Please note that the “normalized” parameter estimates are contained in “kappa_reg” and “kappa_hk” and will need to be aggregated over the first dimension across all non-burn-in draws, which is detailed as follow:

For most users, the only parameters of interest are the posterior means for kappa_hk and kappa_reg. Of course, you are welcome to compute the posterior summary statistics by yourself based on the MCMC draws. However, as the data structure is rather convoluted, we provide along with the MetaNorm function additional parameters to only return the parameters of interest. To enable this mode of inference, simply set all_draws=FALSE and provide some basic information on how many sample are for burn in and how to thin the MCMC draws.

output = MetaNorm(dat=dat, M=5000, all_draws=FALSE, burn_in=1000, thin=2)

By setting burn_in=1000, we are telling the algorithm to discard the first 1000 samples when computing the summary statistics. thin=2 tells the algorithm to only collect every other sample to reduce auto-correlation.

If you are curious about how we summarized the MCMC draws for kappa_hk and kappa_reg or you simply want to try it yourself, this is how we arrived at the summary statistics you see.

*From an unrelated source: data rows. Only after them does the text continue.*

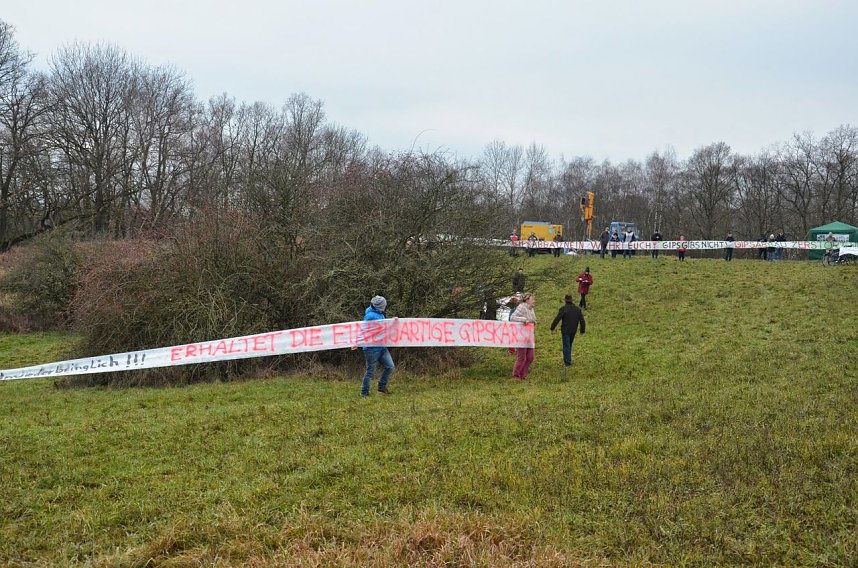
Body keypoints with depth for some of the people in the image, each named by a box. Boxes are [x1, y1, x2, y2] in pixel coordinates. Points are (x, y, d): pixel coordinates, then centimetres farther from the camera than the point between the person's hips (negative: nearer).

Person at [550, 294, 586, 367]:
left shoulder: (563, 309, -12)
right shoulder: (578, 309, 5)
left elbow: (557, 319, -14)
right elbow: (582, 321, 7)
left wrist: (552, 328, -5)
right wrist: (582, 331, 15)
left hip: (565, 330, -5)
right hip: (573, 331, 5)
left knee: (566, 346, 0)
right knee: (569, 345, 19)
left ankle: (568, 362, -2)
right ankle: (567, 359, 27)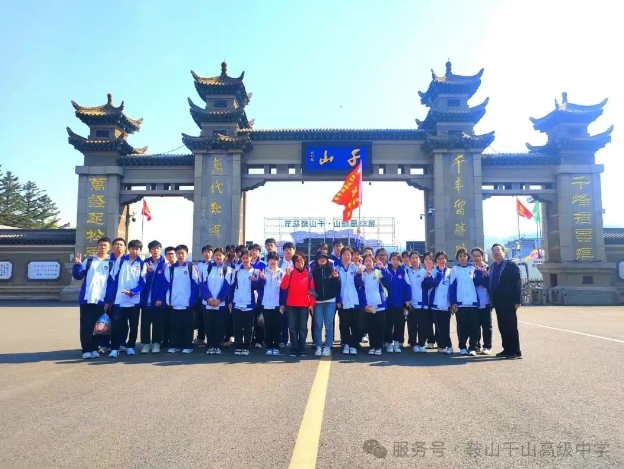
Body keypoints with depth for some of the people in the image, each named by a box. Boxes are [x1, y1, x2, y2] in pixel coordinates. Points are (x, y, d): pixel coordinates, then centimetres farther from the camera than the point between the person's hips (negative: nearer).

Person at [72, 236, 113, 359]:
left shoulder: (111, 263, 6)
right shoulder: (88, 260, 12)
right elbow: (78, 276, 7)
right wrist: (77, 265, -11)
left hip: (101, 300, -1)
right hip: (87, 298, 1)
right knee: (86, 325, 1)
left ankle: (94, 349, 14)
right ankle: (86, 349, 7)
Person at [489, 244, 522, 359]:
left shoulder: (511, 265, -5)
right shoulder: (492, 267, 16)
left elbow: (517, 284, -10)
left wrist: (517, 301, -16)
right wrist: (492, 300, 10)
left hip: (508, 302, -7)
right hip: (498, 302, 7)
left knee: (511, 326, -4)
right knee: (502, 327, 10)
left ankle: (516, 351, 1)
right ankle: (507, 349, 18)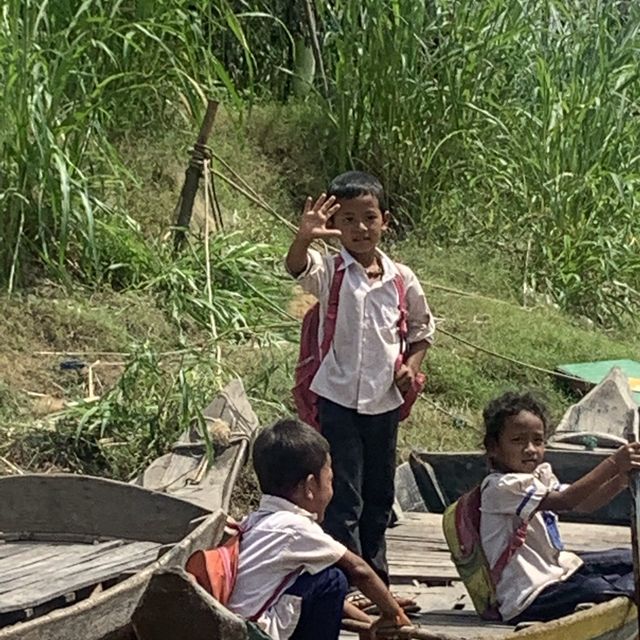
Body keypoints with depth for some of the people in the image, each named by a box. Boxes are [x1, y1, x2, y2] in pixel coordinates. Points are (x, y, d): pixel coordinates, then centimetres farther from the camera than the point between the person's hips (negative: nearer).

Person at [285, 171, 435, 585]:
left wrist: (412, 364, -1)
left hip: (385, 401, 4)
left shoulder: (401, 278, 3)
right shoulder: (329, 272, -7)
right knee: (343, 500, -3)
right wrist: (304, 238, -51)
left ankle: (376, 580, 31)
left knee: (380, 496, 16)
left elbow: (423, 328, 17)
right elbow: (297, 268, -30)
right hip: (338, 399, -4)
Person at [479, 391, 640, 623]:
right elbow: (564, 501, -28)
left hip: (556, 570, 10)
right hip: (531, 600, -10)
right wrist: (613, 464, -29)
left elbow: (585, 504, 6)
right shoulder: (501, 487, -19)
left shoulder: (538, 477, 11)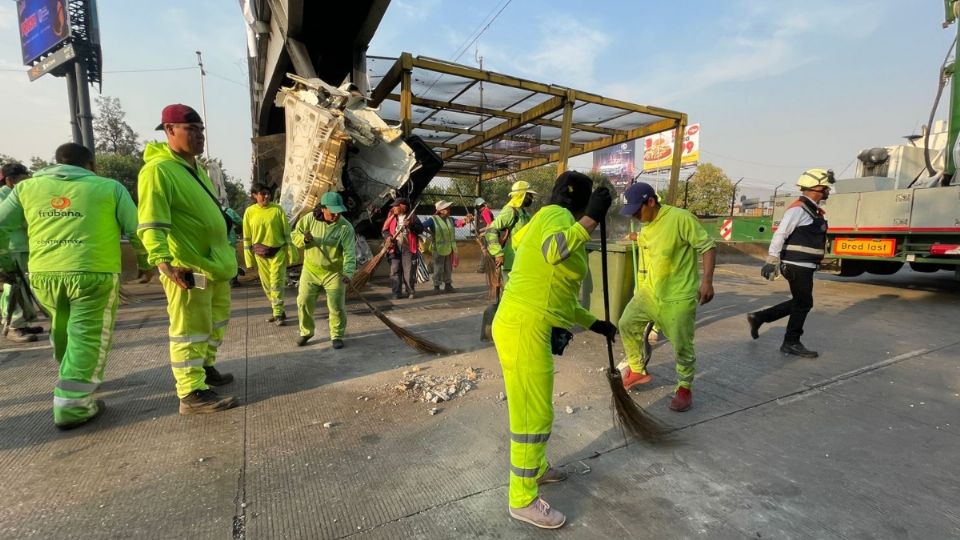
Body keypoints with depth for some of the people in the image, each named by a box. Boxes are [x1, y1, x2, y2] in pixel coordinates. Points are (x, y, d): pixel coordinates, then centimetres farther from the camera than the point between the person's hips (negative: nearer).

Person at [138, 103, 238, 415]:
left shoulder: (196, 168, 14)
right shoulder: (158, 170, -15)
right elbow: (151, 224, -24)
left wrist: (225, 255, 24)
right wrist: (163, 261, -37)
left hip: (215, 261, 10)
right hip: (188, 266, -9)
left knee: (216, 321, 20)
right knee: (191, 329, -4)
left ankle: (206, 367, 37)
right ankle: (191, 394, 4)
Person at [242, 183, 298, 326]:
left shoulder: (277, 209, -5)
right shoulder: (249, 211, -1)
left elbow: (286, 232, -1)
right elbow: (247, 237, 4)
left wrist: (291, 253, -3)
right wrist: (249, 259, 3)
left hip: (278, 251, -2)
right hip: (260, 254, 3)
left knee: (276, 284, -5)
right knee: (267, 285, 10)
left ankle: (278, 314, 3)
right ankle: (277, 310, 24)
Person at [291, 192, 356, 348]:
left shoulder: (346, 227, -16)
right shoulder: (309, 219, -8)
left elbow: (349, 252, -21)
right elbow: (295, 235, 2)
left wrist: (348, 273, -35)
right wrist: (304, 239, -22)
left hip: (334, 273, -2)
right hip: (311, 270, 3)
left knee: (337, 306, 0)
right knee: (304, 302, 7)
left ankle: (337, 335, 21)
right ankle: (306, 332, 30)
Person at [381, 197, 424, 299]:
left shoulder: (412, 217, 4)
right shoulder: (391, 218, 15)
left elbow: (421, 229, -3)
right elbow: (384, 230, 13)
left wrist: (411, 225, -17)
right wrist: (388, 237, -7)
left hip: (408, 248, -3)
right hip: (395, 248, 4)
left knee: (409, 271, -2)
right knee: (395, 271, 2)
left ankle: (411, 292, 9)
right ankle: (397, 293, 8)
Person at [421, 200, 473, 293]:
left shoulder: (450, 219, 10)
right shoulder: (433, 220, -9)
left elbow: (458, 222, -5)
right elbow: (422, 226, -18)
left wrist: (465, 220, -24)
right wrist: (431, 233, -15)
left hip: (450, 249, 6)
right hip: (439, 249, -6)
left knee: (448, 268, 15)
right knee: (438, 269, -2)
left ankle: (448, 285, 26)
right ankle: (436, 287, 8)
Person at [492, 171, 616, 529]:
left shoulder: (552, 223, 19)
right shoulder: (556, 215, -7)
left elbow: (561, 298, 23)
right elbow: (553, 251, -34)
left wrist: (594, 323, 31)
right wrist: (590, 219, -27)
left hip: (531, 329, 10)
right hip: (523, 331, -10)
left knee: (535, 409, 25)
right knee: (533, 416, 3)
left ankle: (535, 469, 46)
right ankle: (523, 501, 21)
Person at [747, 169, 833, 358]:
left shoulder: (814, 211, 15)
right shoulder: (798, 209, -16)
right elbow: (780, 235, -23)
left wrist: (814, 263, 25)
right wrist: (771, 261, -27)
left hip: (805, 266, 9)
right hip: (797, 266, -9)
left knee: (799, 302, 16)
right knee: (803, 304, 1)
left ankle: (758, 317, 20)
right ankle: (791, 343, 13)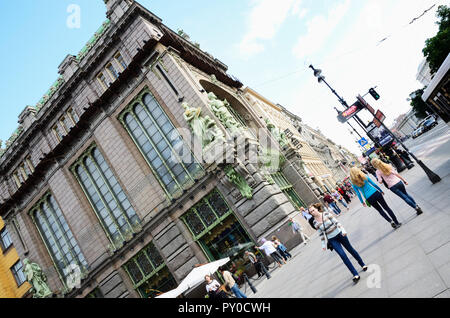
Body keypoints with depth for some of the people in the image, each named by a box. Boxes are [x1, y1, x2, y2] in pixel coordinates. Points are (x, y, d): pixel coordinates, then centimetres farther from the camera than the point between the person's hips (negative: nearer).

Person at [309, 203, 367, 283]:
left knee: (350, 249, 15)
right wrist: (323, 244, 4)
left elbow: (336, 222, -11)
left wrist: (343, 230, -20)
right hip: (332, 240, 1)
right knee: (342, 255, -10)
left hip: (339, 234, -1)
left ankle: (362, 264, 39)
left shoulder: (326, 214, -12)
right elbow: (321, 234, 2)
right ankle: (355, 275, -4)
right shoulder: (315, 223, -6)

Starting from the posterior sample list: draw, we first discard burnt in samples and thin the rest of the draws.

draws <- seq(burn_in+1, M, by=thin)

To compute the summary statistics

kappa_reg_stat <- apply(draw$kappa_reg[draws,,],c(2,3),mean)
kappa_hk_stat <- apply(draw$kappa_hk[draws,,],c(2,3),mean)

Low Memory Mode

Currently, due to the design of the algorithm, even if we are only returning the posterior means, we still store all the MCMC sample draws internally. This would consume lots of memory space which would be a serious issue if we are working with a large dataset. To alleviate the issue, we provide a function: MetaNorm_LowMemory that will only keep the most recent MCMC draws for all parameters except for global parameters. Along with the posterior samples for global parameters, we will also compute the summary statistics for kappa_hk and kappa_reg. To use this function, run the following code

data("normalization_data")
output = MetaNorm_LowMemory(dat=dat,  M=5000, burn_in = 1000, thin=2)

The output is a list containing two items: GlobalParameters_Draws (all draws for mu_a, mu_b, sig2_a, sig2_b) and Posterior_estimates (list of kappa_hk, kappa_reg posterior estimates).